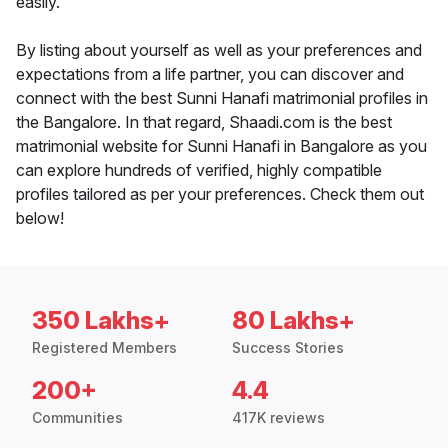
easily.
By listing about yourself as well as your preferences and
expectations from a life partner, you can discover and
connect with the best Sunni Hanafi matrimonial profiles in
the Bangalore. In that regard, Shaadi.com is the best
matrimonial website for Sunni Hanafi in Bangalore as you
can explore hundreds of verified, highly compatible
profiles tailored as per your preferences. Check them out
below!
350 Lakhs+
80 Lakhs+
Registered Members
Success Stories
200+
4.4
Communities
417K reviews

****************************************

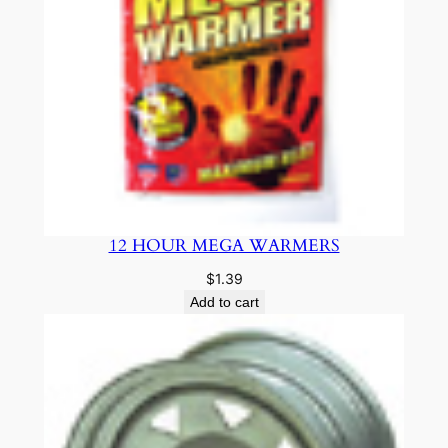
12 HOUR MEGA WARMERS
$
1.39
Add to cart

****************************************

§ **TO-DO ITEM**
Exact duplication is required for the lines above, from the line that contains "the Bangalore. In" to the line that contains "Communities", inclusive; omit all others.

§ **OUTPUT BELOW**
the Bangalore. In that regard, Shaadi.com is the best
matrimonial website for Sunni Hanafi in Bangalore as you
can explore hundreds of verified, highly compatible
profiles tailored as per your preferences. Check them out
below!
350 Lakhs+
80 Lakhs+
Registered Members
Success Stories
200+
4.4
Communities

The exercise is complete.